You may notice some particularities about grocery shopping in Stuttgart. If you want a shopping cart, you’ll need to put a 50 cent, 1 Euro, or 2 Euro coin into a slot to release the cart. Most shoppers bring their own bags to carry away their groceries, although you can also pay for paper, reusable plastic or cloth bags. German cashiers strongly prefer you pay with exact change when paying with cash, and if you hand them a large bill they are likely to ask you if you have change or something smaller. Fortunately, most supermarkets accept payment with credit card (including not just MasterCard and Visa but also American Express, Apple Pay, and Google Pay). There is also an expectation that you will move on quickly after the cashier has scanned all your items. You should pay and then move your groceries quickly off the end of the lane. There are sometimes counters off to the side where you can finish packing your items more securely for the trip home.
Most importantly, all grocery stores in Stuttgart are closed on Sundays except for the Edeka inside the airport. They are also closed on national holidays, so you’ll want to be careful about shopping ahead particularly when there is a Monday holiday! However, service stations always have a few convenience items, and many restaurants and bakeries are open on Sundays.

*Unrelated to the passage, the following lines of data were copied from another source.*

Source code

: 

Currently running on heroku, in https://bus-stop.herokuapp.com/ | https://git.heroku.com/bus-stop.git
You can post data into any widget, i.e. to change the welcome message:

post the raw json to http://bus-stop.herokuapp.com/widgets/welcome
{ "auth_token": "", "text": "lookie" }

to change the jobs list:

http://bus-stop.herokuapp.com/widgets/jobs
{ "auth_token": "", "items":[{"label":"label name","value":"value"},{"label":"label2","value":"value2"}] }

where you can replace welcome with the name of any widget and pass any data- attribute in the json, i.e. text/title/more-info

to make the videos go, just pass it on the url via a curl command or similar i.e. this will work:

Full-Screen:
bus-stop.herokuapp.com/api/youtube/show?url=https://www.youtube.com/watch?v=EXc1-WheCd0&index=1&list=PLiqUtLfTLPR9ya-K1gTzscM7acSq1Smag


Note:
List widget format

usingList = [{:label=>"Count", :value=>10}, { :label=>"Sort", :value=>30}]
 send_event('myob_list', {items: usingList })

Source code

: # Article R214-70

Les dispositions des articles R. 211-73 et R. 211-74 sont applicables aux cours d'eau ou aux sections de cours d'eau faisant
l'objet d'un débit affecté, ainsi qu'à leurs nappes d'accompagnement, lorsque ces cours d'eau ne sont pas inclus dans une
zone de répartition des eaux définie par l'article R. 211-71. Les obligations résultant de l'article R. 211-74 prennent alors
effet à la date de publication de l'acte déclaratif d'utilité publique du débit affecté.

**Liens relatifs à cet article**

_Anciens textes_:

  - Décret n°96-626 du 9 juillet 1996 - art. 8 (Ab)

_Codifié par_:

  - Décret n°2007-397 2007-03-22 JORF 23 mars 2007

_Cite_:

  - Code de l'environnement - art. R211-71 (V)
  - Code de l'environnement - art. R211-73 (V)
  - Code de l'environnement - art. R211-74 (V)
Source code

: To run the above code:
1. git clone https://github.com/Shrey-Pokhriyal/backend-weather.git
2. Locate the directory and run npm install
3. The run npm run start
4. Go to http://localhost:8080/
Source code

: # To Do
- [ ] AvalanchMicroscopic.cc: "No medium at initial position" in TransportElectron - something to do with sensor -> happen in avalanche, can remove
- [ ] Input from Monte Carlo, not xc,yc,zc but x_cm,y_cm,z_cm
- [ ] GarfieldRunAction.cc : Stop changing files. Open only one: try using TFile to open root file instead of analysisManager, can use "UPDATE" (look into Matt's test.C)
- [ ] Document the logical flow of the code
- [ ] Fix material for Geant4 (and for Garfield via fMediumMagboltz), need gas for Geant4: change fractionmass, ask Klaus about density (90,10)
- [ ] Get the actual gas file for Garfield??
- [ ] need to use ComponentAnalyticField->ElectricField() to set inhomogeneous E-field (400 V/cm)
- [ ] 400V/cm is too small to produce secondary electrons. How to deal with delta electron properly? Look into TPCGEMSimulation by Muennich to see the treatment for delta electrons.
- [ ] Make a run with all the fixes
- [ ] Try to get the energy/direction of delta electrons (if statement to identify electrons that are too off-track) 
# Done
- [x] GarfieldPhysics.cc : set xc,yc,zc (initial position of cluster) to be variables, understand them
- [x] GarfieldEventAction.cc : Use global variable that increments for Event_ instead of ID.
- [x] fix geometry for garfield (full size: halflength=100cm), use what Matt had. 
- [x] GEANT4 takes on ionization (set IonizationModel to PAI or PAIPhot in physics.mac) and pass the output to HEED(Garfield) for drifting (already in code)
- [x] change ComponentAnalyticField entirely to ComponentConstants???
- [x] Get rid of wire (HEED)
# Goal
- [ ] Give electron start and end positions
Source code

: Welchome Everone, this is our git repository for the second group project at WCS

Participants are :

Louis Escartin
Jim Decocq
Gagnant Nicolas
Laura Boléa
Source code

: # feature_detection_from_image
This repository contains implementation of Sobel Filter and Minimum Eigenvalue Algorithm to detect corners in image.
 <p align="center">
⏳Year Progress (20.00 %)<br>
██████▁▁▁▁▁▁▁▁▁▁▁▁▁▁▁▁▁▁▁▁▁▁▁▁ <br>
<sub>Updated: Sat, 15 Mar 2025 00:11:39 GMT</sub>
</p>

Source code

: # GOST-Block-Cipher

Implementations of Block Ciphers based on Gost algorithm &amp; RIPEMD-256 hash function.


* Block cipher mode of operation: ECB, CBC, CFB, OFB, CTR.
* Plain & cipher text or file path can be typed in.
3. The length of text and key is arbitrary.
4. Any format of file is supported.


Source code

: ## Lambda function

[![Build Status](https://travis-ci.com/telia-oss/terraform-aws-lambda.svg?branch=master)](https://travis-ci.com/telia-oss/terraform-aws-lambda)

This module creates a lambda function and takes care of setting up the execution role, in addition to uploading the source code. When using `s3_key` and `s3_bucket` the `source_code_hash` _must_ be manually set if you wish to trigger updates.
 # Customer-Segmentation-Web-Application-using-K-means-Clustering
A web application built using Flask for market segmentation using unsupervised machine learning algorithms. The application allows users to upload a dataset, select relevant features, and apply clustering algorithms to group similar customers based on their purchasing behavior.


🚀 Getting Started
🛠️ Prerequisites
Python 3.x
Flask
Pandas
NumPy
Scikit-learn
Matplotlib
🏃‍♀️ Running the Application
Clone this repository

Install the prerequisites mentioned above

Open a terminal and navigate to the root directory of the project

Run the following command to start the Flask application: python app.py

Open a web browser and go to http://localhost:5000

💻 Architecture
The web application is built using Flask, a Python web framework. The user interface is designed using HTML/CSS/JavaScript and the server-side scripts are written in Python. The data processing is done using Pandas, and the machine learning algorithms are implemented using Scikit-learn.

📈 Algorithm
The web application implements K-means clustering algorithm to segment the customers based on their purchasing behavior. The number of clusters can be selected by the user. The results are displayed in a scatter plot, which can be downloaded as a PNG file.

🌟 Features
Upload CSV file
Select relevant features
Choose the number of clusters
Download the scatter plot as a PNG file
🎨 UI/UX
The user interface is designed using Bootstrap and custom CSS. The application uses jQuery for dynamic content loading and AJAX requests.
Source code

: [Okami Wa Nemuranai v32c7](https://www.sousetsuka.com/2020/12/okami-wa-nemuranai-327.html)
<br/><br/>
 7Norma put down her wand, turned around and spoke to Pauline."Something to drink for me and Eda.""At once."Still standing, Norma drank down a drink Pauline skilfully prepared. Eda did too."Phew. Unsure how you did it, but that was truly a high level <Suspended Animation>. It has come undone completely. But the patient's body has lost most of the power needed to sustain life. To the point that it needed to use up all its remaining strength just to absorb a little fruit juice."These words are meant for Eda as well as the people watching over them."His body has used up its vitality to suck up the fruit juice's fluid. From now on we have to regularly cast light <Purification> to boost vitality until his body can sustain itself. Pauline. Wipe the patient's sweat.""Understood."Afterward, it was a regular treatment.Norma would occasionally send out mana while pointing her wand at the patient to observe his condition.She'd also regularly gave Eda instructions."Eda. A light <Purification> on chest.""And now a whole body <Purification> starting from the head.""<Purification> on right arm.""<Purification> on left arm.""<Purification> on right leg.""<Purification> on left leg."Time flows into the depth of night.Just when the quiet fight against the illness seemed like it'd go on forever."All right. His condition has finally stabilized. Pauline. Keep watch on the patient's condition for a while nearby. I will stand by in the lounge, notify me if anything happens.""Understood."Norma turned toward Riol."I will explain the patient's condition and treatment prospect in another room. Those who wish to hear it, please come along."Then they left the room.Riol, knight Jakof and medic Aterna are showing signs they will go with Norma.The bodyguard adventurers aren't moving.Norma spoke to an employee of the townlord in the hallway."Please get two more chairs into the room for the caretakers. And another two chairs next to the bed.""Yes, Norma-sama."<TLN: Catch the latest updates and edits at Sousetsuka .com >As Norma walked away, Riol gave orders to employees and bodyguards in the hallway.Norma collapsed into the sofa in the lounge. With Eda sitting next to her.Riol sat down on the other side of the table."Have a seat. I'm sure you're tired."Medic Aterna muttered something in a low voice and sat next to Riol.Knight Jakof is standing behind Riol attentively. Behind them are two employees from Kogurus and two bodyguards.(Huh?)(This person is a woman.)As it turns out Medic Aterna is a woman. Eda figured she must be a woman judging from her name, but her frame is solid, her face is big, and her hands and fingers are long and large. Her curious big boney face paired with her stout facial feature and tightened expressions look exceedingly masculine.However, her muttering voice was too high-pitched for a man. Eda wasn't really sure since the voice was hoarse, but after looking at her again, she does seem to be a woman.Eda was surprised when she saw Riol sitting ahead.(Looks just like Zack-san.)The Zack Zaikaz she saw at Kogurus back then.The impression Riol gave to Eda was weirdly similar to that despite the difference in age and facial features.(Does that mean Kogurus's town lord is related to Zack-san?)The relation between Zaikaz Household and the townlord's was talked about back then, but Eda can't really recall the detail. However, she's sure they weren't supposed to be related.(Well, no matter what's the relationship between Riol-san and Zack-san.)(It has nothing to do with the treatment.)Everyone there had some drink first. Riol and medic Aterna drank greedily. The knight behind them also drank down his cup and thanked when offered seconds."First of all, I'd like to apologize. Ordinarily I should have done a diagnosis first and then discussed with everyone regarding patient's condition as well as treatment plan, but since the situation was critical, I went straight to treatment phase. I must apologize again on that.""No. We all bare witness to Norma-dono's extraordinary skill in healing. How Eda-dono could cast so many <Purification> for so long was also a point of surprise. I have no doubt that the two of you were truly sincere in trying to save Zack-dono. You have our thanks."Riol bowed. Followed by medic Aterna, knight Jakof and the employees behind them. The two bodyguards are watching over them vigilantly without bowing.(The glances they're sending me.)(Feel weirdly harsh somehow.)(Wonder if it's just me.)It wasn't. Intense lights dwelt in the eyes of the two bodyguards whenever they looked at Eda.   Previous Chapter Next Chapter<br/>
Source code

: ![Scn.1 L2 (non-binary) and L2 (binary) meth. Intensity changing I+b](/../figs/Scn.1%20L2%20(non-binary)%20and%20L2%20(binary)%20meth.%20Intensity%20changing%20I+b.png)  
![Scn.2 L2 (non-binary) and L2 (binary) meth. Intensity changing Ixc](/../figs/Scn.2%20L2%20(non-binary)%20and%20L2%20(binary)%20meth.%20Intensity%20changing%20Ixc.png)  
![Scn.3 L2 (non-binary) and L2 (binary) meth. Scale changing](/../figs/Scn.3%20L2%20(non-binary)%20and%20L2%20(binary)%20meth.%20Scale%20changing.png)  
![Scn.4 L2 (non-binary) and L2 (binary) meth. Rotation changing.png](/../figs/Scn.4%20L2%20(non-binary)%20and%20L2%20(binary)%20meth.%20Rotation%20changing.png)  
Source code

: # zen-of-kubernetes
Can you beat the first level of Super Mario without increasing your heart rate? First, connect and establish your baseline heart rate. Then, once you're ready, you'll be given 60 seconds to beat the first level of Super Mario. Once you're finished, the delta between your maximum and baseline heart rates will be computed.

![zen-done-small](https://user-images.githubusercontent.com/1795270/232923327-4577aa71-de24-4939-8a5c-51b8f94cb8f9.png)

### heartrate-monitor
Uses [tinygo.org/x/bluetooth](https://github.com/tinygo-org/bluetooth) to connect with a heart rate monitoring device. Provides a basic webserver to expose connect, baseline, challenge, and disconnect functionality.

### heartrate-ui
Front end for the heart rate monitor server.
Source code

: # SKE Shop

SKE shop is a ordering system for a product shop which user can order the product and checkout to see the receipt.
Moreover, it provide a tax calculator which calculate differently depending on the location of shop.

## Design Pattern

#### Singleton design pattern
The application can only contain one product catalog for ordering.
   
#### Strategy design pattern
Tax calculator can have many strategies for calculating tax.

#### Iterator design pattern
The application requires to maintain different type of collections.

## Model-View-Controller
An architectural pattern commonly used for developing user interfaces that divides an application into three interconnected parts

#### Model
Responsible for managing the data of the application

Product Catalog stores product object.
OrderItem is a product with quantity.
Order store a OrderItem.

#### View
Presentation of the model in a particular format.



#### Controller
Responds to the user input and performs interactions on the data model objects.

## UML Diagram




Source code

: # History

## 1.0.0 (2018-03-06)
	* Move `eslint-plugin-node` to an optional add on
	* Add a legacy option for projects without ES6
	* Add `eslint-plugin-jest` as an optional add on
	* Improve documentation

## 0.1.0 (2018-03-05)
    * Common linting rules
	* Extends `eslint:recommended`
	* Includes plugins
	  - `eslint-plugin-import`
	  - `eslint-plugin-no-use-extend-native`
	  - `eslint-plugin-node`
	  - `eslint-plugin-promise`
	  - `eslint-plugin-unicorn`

A big advantage of living in Germany is that fresh bread and other baked goods are readily available from local bakeries. In Stuttgart there are many chains as well as owner-operated bakeries, and they offer a much higher quality (and fresher) product than what you can buy in the supermarkets. You can get to know many local and seasonal specialties since bakeries change their selection throughout the year to reflect regional favorites for that time. Bakeries are also a great place to meet for a coffee and a chat with new friends! Be aware that most bakeries only accept cash payments, though.